Basic Risk Management Principles
Risk management includes the need to carefully choose the stock exchange and use it when trading the cryptocurrency. For transaction should use a minimum of capital, and the rest of the funds should be kept offline.
- The first thing the trader should do when investing is to calculate such a sum of money that it can completely lose. Psychologically, this mark is 10% of the monthly income. If you plan to continue to engage in this type of activity professionally, in no way trade with debit money taken from relatives, friends, or banks. Marginal trading should be approached with marginal caution because, in this case, the extraction of potentially high profits carries a significant risk
- Risk of liquidity. Consumers: Since systems are private, they are not controlled by the state as bank institutions. When carrying out a transaction, it is already impossible to cancel it.
- State position. Governments of such countries believe that legalization and wide turnover of digital money carry more risks than advantages and can seriously shake these states’ financial stability. For example, China has banned its banks from using cryptocurrency as a payment instrument.
- High volatility cryptocurrency. Prices in the cryptocurrency market are very variable, and virtual money fluctuations are quite significant, and this also does not contribute to the user’s trust. Another point is decentralization. This is at the same time an advantage and disadvantage. Since there is no managing body, no one can maintain the minimum cost of digital currency. If the majority of investors decide to abandon Bitcoin and “throw out” a lot of coins into the market, that is, the risk that the course will collapse.
Methods of Risk Management in Trading
- Do not commit too many deals per day. Recommended quantity – no more than three. The more transactions you make, the higher the risk of making a mistake.
- You can keep a diary and write down all your transactions. This will create statistics and reveal which assets you get more profit from and where you lose; track trading dynamics for a certain period (day, week, month);
- Put the stop at the input and output of the position. It should be 0.2% of the entry point.
- The size of the risk in relation to profits ideally should be 3:1.
- It is necessary to invest in different projects, in each of which – from 5 to 30% of the deposit.
In Switzerland, transactions are legitimate. Business rules for the local crypto industry are set by the state regulator – Financial Market Supervisory Service (FINMA). For comfortable work on the country’s territory, crypto exchanges must receive a license in the financial management of Switzerland. The Swiss legislation considers cryptocurrencies as assets, operations with taxes on the property. Digital assets owners must give annual declarations.

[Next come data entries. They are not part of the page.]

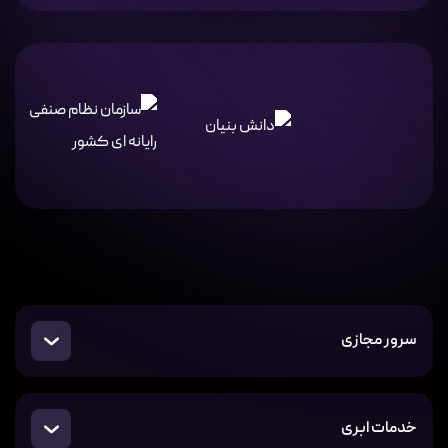
سرور مجازی
خدمات ابری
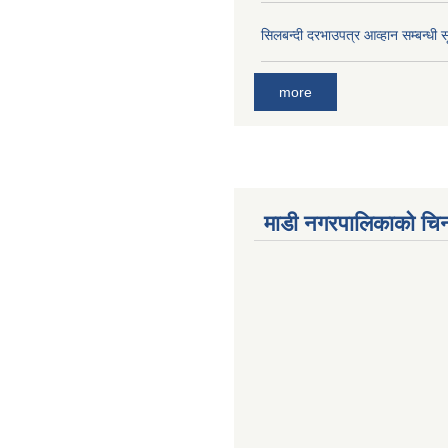
सिलबन्दी दरभाउपत्र आव्हान सम्बन्धी 
more
माडी नगरपालिकाको चिन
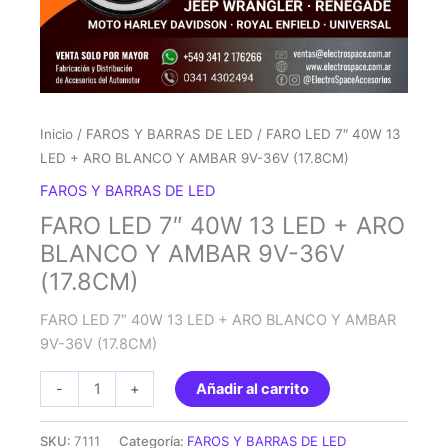
Inicio
/
FAROS Y BARRAS DE LED
/ FARO LED 7″ 40W 13
LED + ARO BLANCO Y AMBAR 9V-36V (17.8CM)
FAROS Y BARRAS DE LED
FARO LED 7″ 40W 13 LED + ARO
BLANCO Y AMBAR 9V-36V
(17.8CM)
FARO LED 7″ 40W 13 LED + ARO BLANCO Y AMBAR
9V-36V (17.8CM)
FARO
-
+
Añadir al carrito
LED
7"
SKU:
7111
Categoría:
FAROS Y BARRAS DE LED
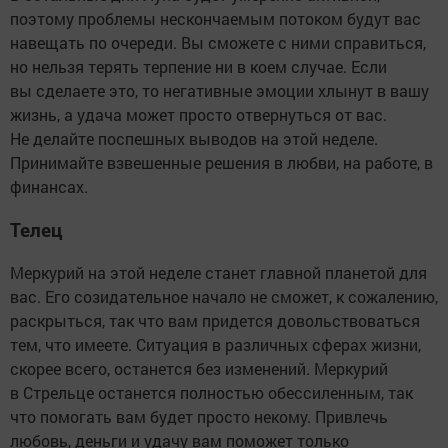
поэтому проблемы нескончаемым потоком будут вас
навещать по очереди. Вы сможете с ними справиться,
но нельзя терять терпение ни в коем случае. Если
вы сделаете это, то негативные эмоции хлынут в вашу
жизнь, а удача может просто отвернуться от вас.
Не делайте поспешных выводов на этой неделе.
Принимайте взвешенные решения в любви, на работе, в
финансах.
Телец
Меркурий на этой неделе станет главной планетой для
вас. Его созидательное начало не сможет, к сожалению,
раскрыться, так что вам придется довольствоваться
тем, что имеете. Ситуация в различных сферах жизни,
скорее всего, останется без изменений. Меркурий
в Стрельце останется полностью обессиленным, так
что помогать вам будет просто некому. Привлечь
любовь, деньги и удачу вам поможет только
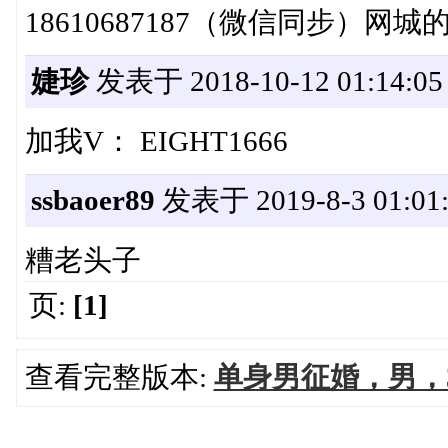
18610687187（微信同步）
婕珍
发表于 2018-10-12 01:14:05
加我V： EIGHT1666
ssbaoer89
发表于 2019-8-3 01:01:
糟老头子
页:
[1]
查看完整版本:
单身男征婚，男，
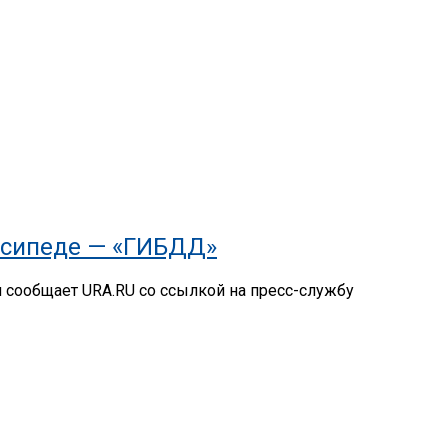
осипеде — «ГИБДД»
м сообщает URA.RU со ссылкой на пресс-службу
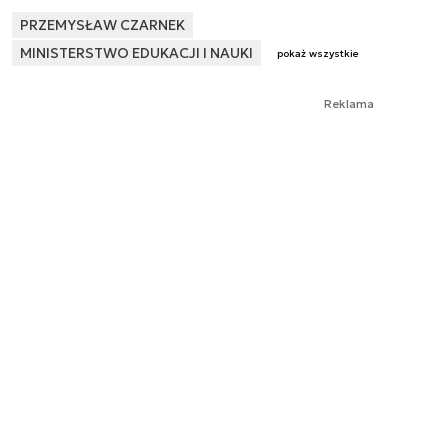
PRZEMYSŁAW CZARNEK
MINISTERSTWO EDUKACJI I NAUKI
pokaż wszystkie
Reklama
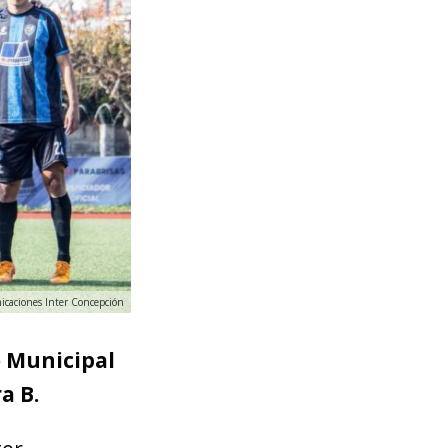
nicaciones Inter Concepción
o Municipal
a B.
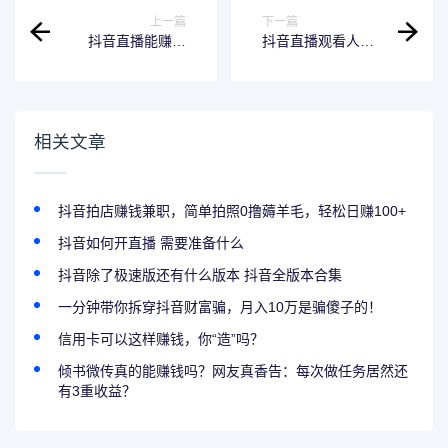
上一篇
下一篇
抖音直播能赚钱
抖音直播观看人数
吗？抖音直播靠什
多能赚钱吗？如何
么收入
开直播？
相关文章
抖音拍店赚钱兼职，简单拍照0撸薅羊毛，轻松日赚100+
抖音如何开直播 需要准备什么
抖音除了极速版还有什么版本 抖音全版本合集
一分钟带你拆穿抖音财富骗，月入10万是骗傻子的！
信用卡可以这样赚钱，你“造”吗？
倾书微传真的能赚钱吗？网友真香告：每次做任务居然还
有3重收益？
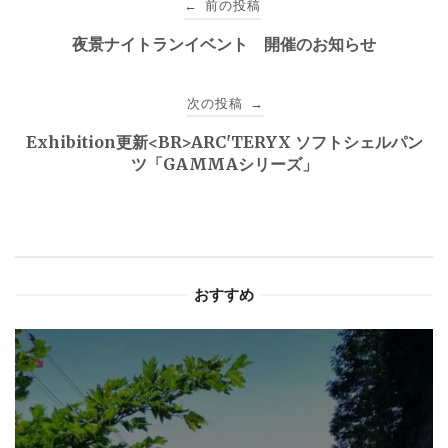
前の投稿
←
稿
夜景ナイトランイベント 開催のお知らせ
ナ
次の投稿
→
ビ
Exhibition更新<BR>ARC'TERYX ソフトシェルパン
ゲ
ツ「GAMMAシリーズ」
ー
シ
ョ
おすすめ
ン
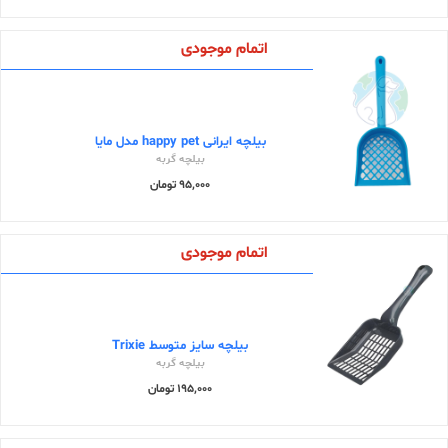
اتمام موجودی
بیلچه ایرانی happy pet مدل مایا
بیلچه گربه
95,000 تومان
اتمام موجودی
بیلچه سایز متوسط Trixie
بیلچه گربه
195,000 تومان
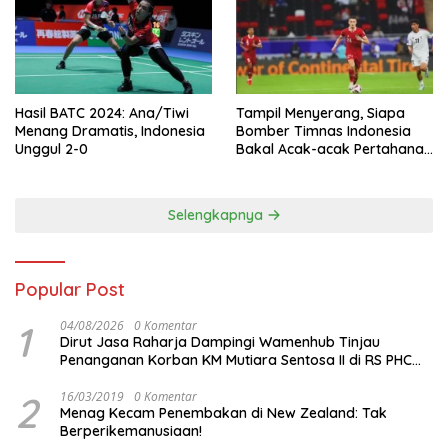
Hasil BATC 2024: Ana/Tiwi
Tampil Menyerang, Siapa
Menang Dramatis, Indonesia
Bomber Timnas Indonesia
Unggul 2-0
Bakal Acak-acak Pertahanan
Vietnam di Piala Asia 2023
Malam ini
Selengkapnya
Popular Post
1
04/08/2026
0 Komentar
Dirut Jasa Raharja Dampingi Wamenhub Tinjau
Penanganan Korban KM Mutiara Sentosa II di RS PHC
Surabaya
2
16/03/2019
0 Komentar
Menag Kecam Penembakan di New Zealand: Tak
Berperikemanusiaan!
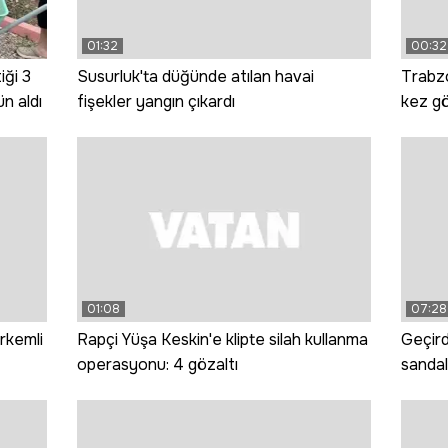
01:32
00:32
iği 3
Susurluk'ta düğünde atılan havai
Trabzo
n aldı
fişekler yangın çıkardı
kez gö
01:08
07:28
rkemli
Rapçi Yüşa Keskin'e klipte silah kullanma
Geçird
operasyonu: 4 gözaltı
sandal
dünya 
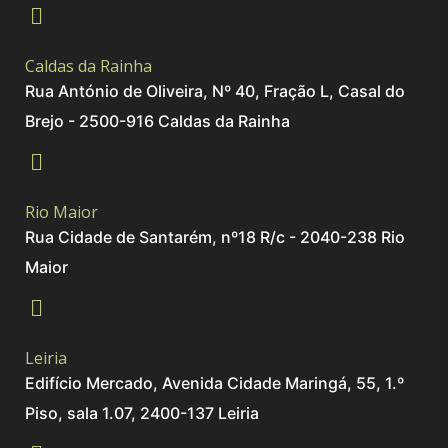
Caldas da Rainha
Rua António de Oliveira, Nº 40, Fração L, Casal do
Brejo - 2500-916 Caldas da Rainha
Rio Maior
Rua Cidade de Santarém, nº18 R/c - 2040-238 Rio
Maior
Leiria
Edifício Mercado, Avenida Cidade Maringá, 55, 1.º
Piso, sala 1.07, 2400-137 Leiria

In 2021 in Switzerland, there will be a legal basis for regulating the crypto industry at the state level. Also, next year, the power of the Swiss canton of Zug will allow companies and private individuals to pay taxes in the two most popular – BTC and ETH.
With any form of investment, you must be able to advance and correctly determine the risks. In other words, it should be understood which potential profits we expect and at what losses are ready to go. Also, all of the above recommendations will not give the result without system trade, implying accounting, calculation, and analysis of all the positions open.
A truly successful trader is not the one who earned millions but the one who managed not to lose and remained in the market.